エリオット・ペレスのたとえばの話

 たとえば人類が滅亡したとする。だが滅亡と言っても全滅したわけではなく、数人の生き残りが存在している。ここではその生き残りを八人に設定する。その生き残りは神様が残しておいた方が良いと判断した選ばれし人間であり、今後また人類を繁栄させる使命を背負っている。――え、再度の繁栄を頑張らせるくらいなら元いた人類をもっと大切にしろって? いや今はそういう話は置いておいてくれたまえ。
 
気を取り直してここで本題。人類の生き残りとしてふさわしい人間の特徴について考えましょう。なお環境についてだが植物や家畜等の動物は都合良く滅んでいないこととする。電力もあり研究施設なんかも問題なく使える。――という問題を突然ぱっと出されたとしたらあなたならどんな人物がふさわしいと考える?
 
疫病などで人類が次こそ全滅しないように病気を防いだり薬を用意したりする能力のあるひととか健康的な食事を安定して摂取するために畜産の知識に富んだひととかが最低でも三人以上はほしいなぁとか、そういったことを考えたひとは真面目さん。出てきた問題を素直にこなせるひと。
 
八人の生き残りってところや動物は生きているところを聞くとなんだかノアの方舟にインスピレーションを受けたみたいだな、でも都合の良い環境を考慮すると大洪水が起きたわけではないのか? とぶつぶつ言っているあなたは少々学はあるけど今回の論点からはずれている。たしかに受けたけどね、影響。
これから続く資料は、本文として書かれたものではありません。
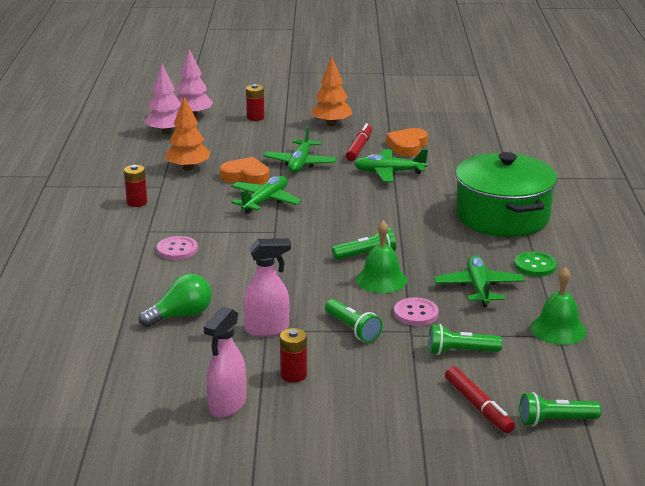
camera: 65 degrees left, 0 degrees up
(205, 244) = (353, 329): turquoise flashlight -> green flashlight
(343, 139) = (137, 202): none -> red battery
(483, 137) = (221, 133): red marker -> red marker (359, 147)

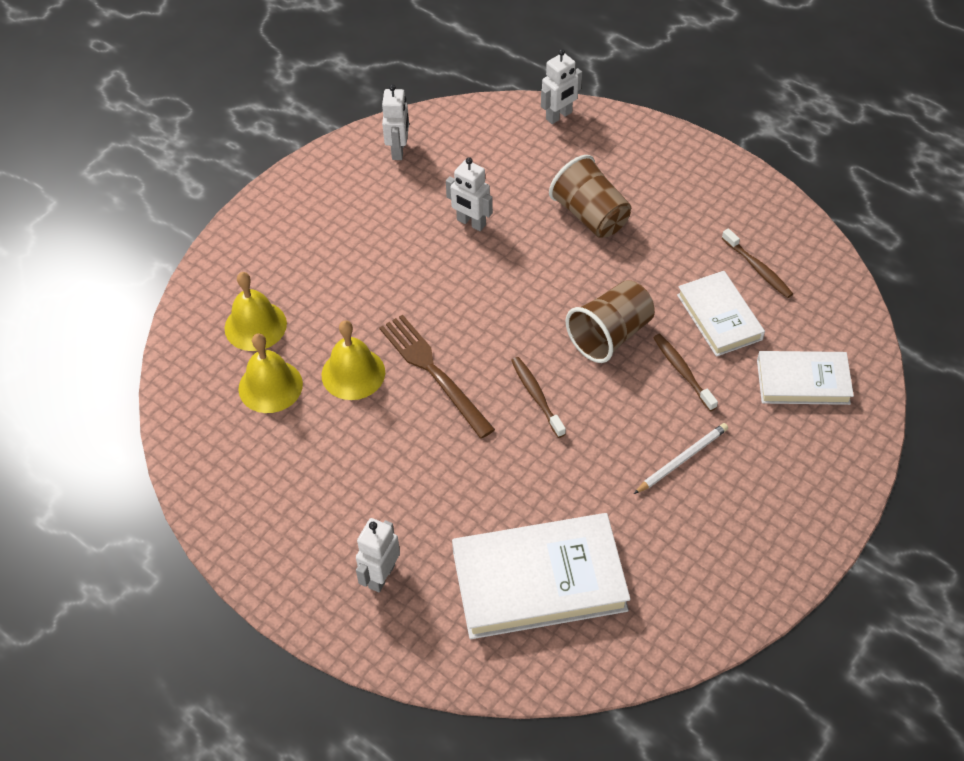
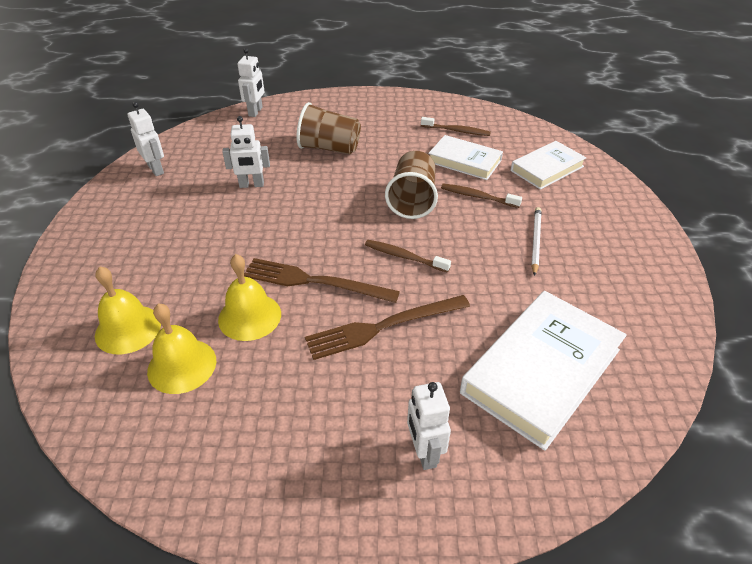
camera: 40 degrees left, 10 degrees down
(450, 454) = (383, 327): none -> brown fork

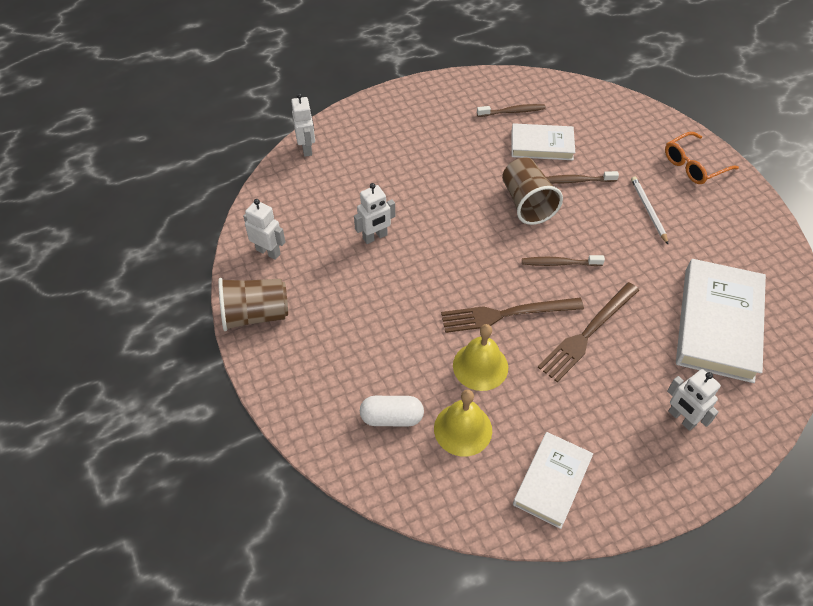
camera: 25 degrees left, 10 degrees up
(128, 329) = (392, 417): yellow bell -> white capsule
(329, 148) = (413, 170): brown cup -> brown cup (255, 315)
(547, 168) = (613, 130): white book -> white book (552, 481)
(615, 218) = (693, 165): none -> orange glasses

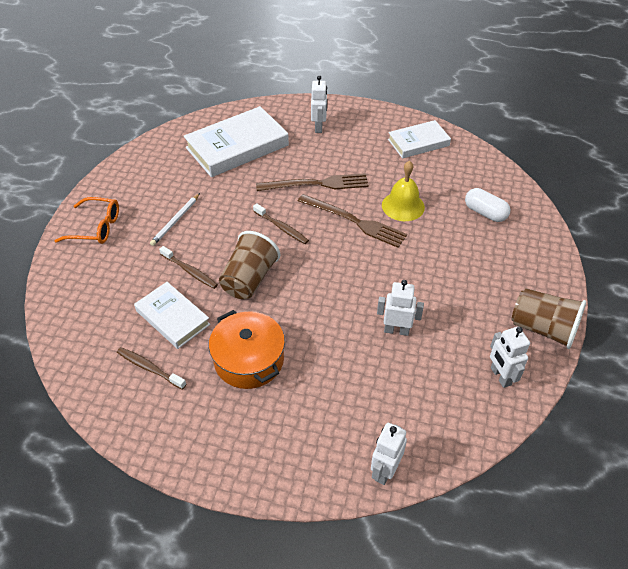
camera: 140 degrees left, 5 degrees down
(457, 153) = (249, 360): none -> orange pot
(463, 429) = (445, 185): yellow bell -> none

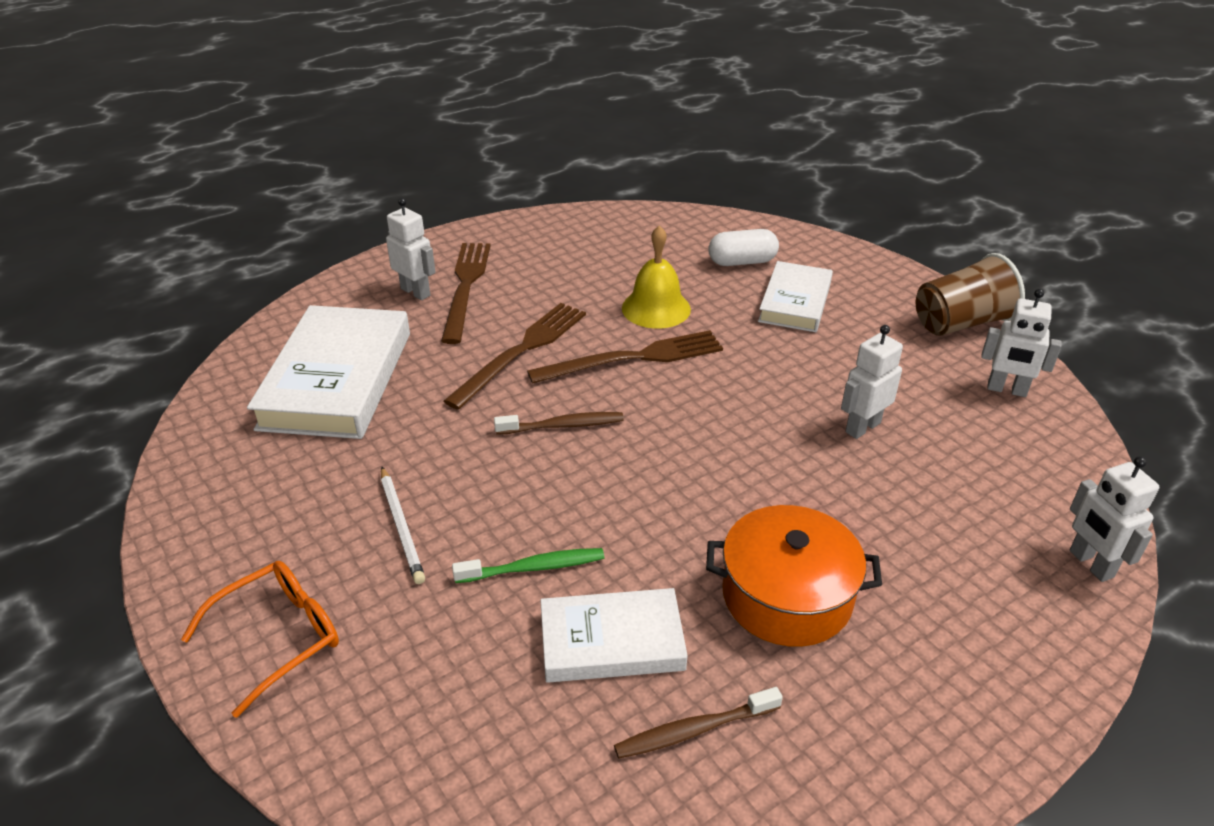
camera: 50 degrees left, 10 degrees down
(190, 271) = (533, 567): brown toothbrush -> green toothbrush
(249, 279) = (627, 511): brown cup -> none
(341, 138) = (466, 287): none -> brown fork
(418, 142) = (562, 239): white book -> white book (795, 302)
あとご都合設定については触れてはいけない。わかったね?
 
とりあえず見た目や性格や思想が自分好みのひとが残っていたらいいなぁと考えたひと。たぶんあなたの考えたことは模範解答ではないけれど、わたしはとても共感できたよ。
 
そこで「ワタシが無限に生きる前提で話をしても良いか?」とのたまっているエリーズ・ヴォードはお静かに。八人のうちひとり確定しちゃうじゃないか。きみがそう考えたいのならそれで構わないが本当にまったくぶれないよね、きみってやつは。
 
なに? そういうわたしはどういったひとが生き残るにふさわしいと思っているのかって? ……うーん。難しいね。とてもむずかしい。八人という定員さえなければ好き勝手言えたんだろうに。悩ましいね。
 
まぁなにも言わないのはここまで付き合ってくれたひとに悪いからわたしの意見も言うけれど、そうだな……。地球を宇宙から見ると青と緑が主だったりすることとか、時間による空の色の変化とか、愛は目には見えないけど努力次第では触れることも可能な代物だということをちゃんと後世に残せるひとがいてくれたらいいな、と思うよ。
 
地球の色も空の色の変化も大抵のひとは知っているだろうって? そうだろうけど、知っているだけじゃダメなんだよ。ちゃんと後の世代や後の時代にしっかり伝えていけるひとが必要って話。なんていうかなぁ、当たり前を当たり前で終わらさずにいてくれるひとが必要だと思うんだ。